→ **Data for this exercise**:
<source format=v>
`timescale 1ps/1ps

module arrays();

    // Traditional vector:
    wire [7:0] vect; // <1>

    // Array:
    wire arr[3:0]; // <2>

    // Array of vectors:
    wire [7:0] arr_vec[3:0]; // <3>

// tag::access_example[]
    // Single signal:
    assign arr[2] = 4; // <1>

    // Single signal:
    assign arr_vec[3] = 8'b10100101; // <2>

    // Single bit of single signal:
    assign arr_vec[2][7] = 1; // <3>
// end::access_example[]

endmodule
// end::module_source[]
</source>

...

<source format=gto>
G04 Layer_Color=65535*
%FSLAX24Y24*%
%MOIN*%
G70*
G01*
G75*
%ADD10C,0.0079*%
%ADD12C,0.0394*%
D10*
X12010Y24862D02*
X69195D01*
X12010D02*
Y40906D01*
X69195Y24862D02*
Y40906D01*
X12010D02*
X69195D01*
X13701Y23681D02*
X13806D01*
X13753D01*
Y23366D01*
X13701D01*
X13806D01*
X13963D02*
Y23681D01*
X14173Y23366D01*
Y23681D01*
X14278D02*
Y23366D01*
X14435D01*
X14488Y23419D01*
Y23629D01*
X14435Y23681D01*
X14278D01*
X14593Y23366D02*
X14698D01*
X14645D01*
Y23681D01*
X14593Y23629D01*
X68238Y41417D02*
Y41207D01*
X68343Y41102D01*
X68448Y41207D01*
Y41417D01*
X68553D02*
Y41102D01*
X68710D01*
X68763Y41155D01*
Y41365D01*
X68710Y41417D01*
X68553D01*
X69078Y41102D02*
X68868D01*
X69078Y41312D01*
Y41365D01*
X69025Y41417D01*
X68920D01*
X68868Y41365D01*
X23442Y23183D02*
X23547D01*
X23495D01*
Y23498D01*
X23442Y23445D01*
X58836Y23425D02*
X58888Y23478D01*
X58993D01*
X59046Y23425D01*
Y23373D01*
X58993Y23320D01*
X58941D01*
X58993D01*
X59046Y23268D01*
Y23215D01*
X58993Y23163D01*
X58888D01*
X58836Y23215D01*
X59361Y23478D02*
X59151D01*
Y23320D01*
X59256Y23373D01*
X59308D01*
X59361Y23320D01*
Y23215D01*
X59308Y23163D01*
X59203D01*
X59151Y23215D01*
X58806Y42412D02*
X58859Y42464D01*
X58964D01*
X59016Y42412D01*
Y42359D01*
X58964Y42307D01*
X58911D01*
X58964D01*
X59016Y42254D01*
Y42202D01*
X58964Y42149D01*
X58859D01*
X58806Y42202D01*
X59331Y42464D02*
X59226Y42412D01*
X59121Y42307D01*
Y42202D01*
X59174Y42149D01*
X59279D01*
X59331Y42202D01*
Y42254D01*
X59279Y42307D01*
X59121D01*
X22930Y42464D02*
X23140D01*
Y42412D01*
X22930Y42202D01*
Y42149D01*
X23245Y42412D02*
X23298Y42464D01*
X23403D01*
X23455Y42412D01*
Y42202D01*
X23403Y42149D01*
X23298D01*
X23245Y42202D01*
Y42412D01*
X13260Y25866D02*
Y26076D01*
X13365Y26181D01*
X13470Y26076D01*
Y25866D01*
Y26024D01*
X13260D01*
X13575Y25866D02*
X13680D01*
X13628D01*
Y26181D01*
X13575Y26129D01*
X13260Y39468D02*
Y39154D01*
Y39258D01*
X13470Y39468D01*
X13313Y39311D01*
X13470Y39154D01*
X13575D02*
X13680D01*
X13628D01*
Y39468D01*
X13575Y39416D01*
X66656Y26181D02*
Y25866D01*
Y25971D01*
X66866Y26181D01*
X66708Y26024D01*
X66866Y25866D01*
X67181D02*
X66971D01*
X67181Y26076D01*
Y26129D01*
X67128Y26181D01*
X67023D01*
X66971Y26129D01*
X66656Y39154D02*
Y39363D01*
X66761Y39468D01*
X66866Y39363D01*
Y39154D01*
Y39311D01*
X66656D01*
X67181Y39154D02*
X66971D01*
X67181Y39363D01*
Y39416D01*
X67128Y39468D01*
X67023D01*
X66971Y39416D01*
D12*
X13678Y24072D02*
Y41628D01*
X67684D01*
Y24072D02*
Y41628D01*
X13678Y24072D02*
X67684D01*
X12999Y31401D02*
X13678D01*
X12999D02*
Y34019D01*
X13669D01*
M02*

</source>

→ **What the task asks**: Reproduce exactly, and with no other material, the lines between those holding "X23298Y42464D01*" and "X66866Y39363D01*", inclusive.

→ **Answer**:
X23298Y42464D01*
X23403D01*
X23455Y42412D01*
Y42202D01*
X23403Y42149D01*
X23298D01*
X23245Y42202D01*
Y42412D01*
X13260Y25866D02*
Y26076D01*
X13365Y26181D01*
X13470Y26076D01*
Y25866D01*
Y26024D01*
X13260D01*
X13575Y25866D02*
X13680D01*
X13628D01*
Y26181D01*
X13575Y26129D01*
X13260Y39468D02*
Y39154D01*
Y39258D01*
X13470Y39468D01*
X13313Y39311D01*
X13470Y39154D01*
X13575D02*
X13680D01*
X13628D01*
Y39468D01*
X13575Y39416D01*
X66656Y26181D02*
Y25866D01*
Y25971D01*
X66866Y26181D01*
X66708Y26024D01*
X66866Y25866D01*
X67181D02*
X66971D01*
X67181Y26076D01*
Y26129D01*
X67128Y26181D01*
X67023D01*
X66971Y26129D01*
X66656Y39154D02*
Y39363D01*
X66761Y39468D01*
X66866Y39363D01*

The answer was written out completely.